INSTRUCTION
Return these lines of data exactly as they appear, leaving out the pictures.

Coordinate annotation records
* * * * *

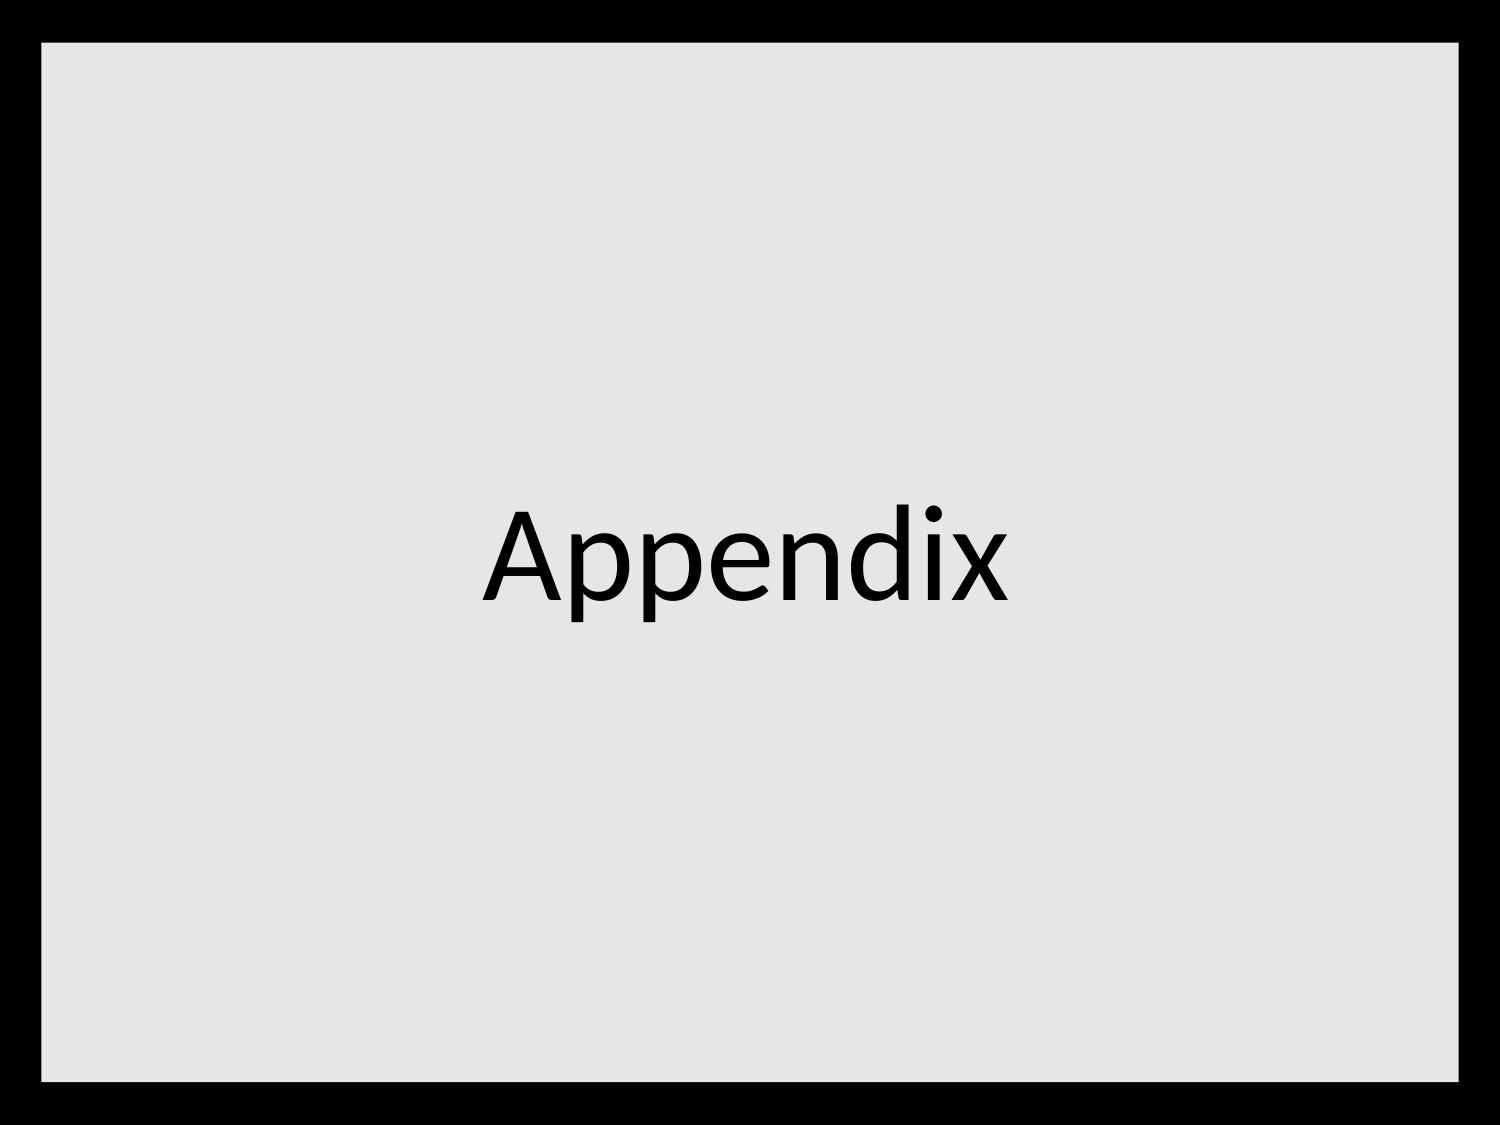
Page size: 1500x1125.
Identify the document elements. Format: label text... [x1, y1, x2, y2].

text_box Appendix [37, 290, 1456, 636]
text_box [41, 42, 1459, 1083]
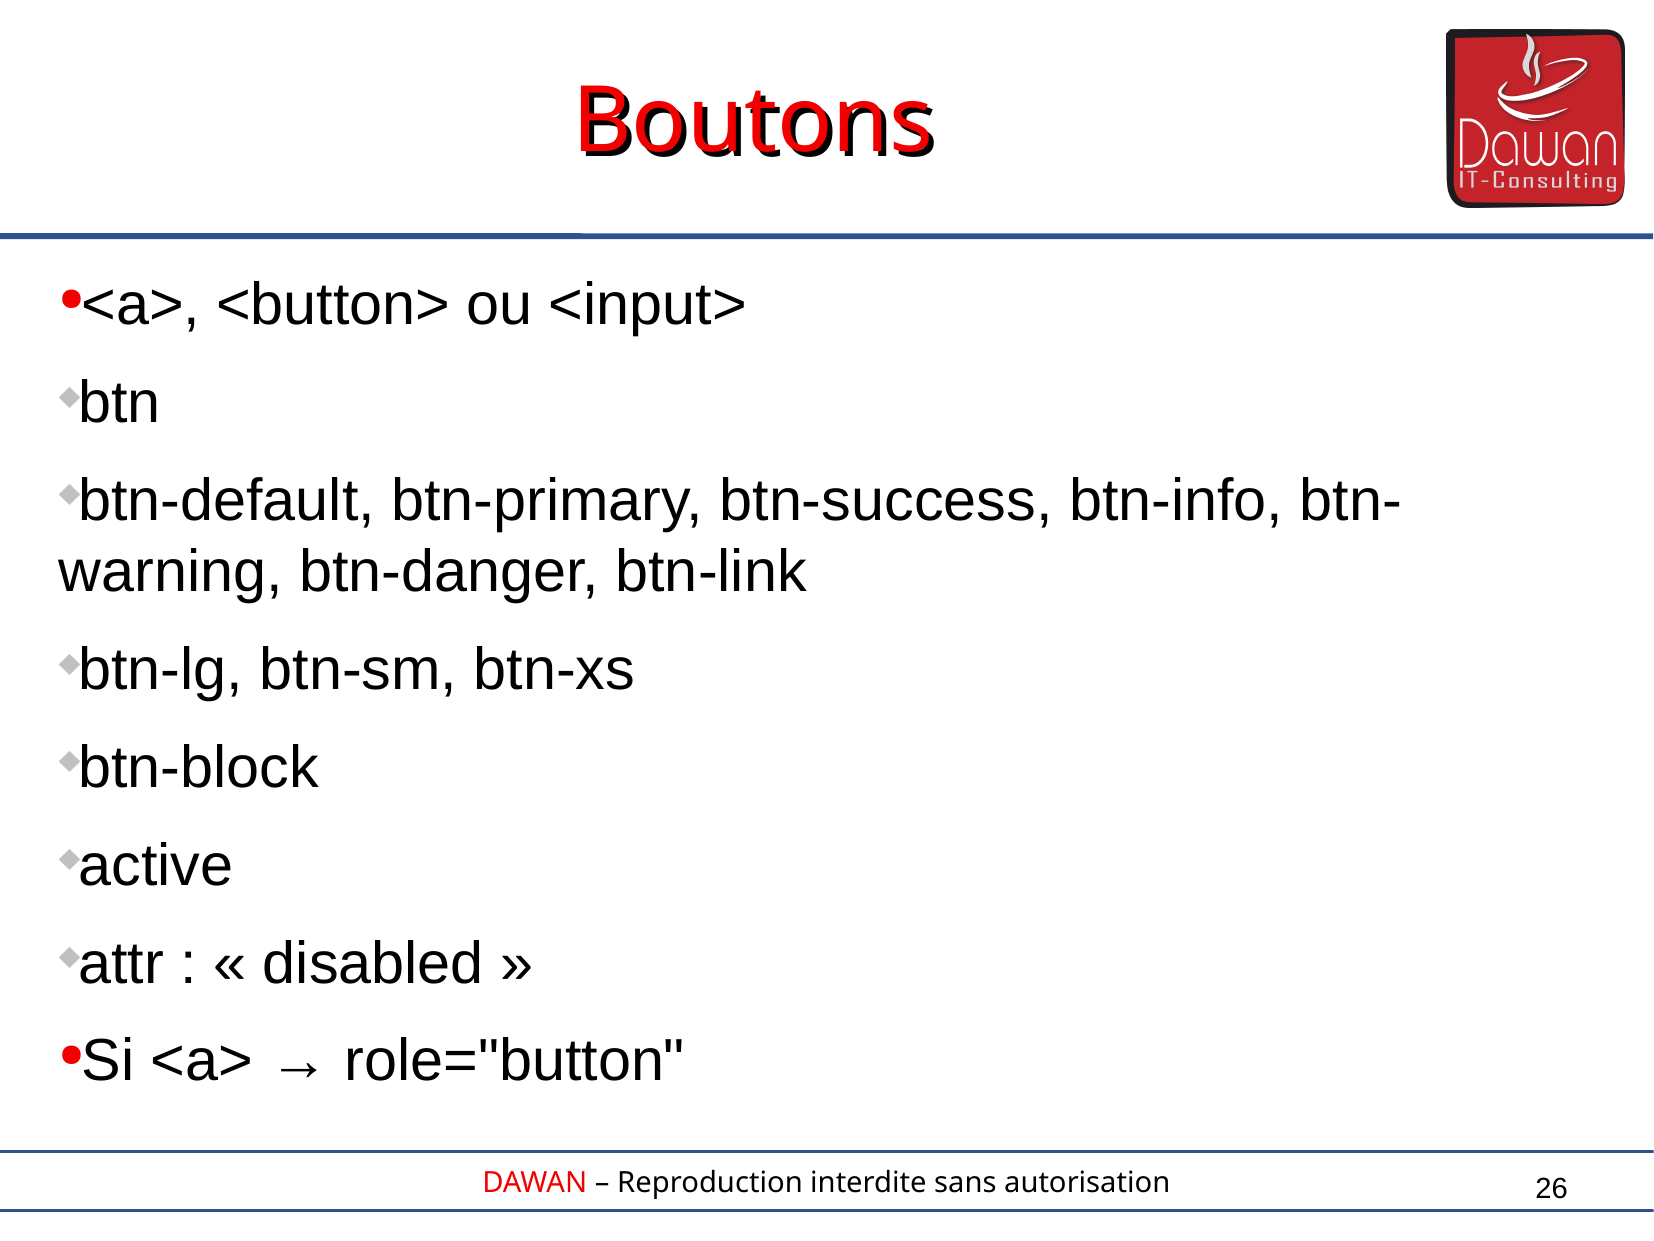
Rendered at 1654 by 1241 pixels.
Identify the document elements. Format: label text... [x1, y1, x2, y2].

* * * * *

EXERCISE ANSWER
Page size: 1500x1125.
Identify the document elements. Format: label text... [x1, y1, x2, y2].

text_box Appendix [37, 290, 1456, 636]
text_box [41, 42, 1459, 1083]
Rendered at 1654 by 1241 pixels.
Identify the document elements. Format: label text... [x1, y1, x2, y2].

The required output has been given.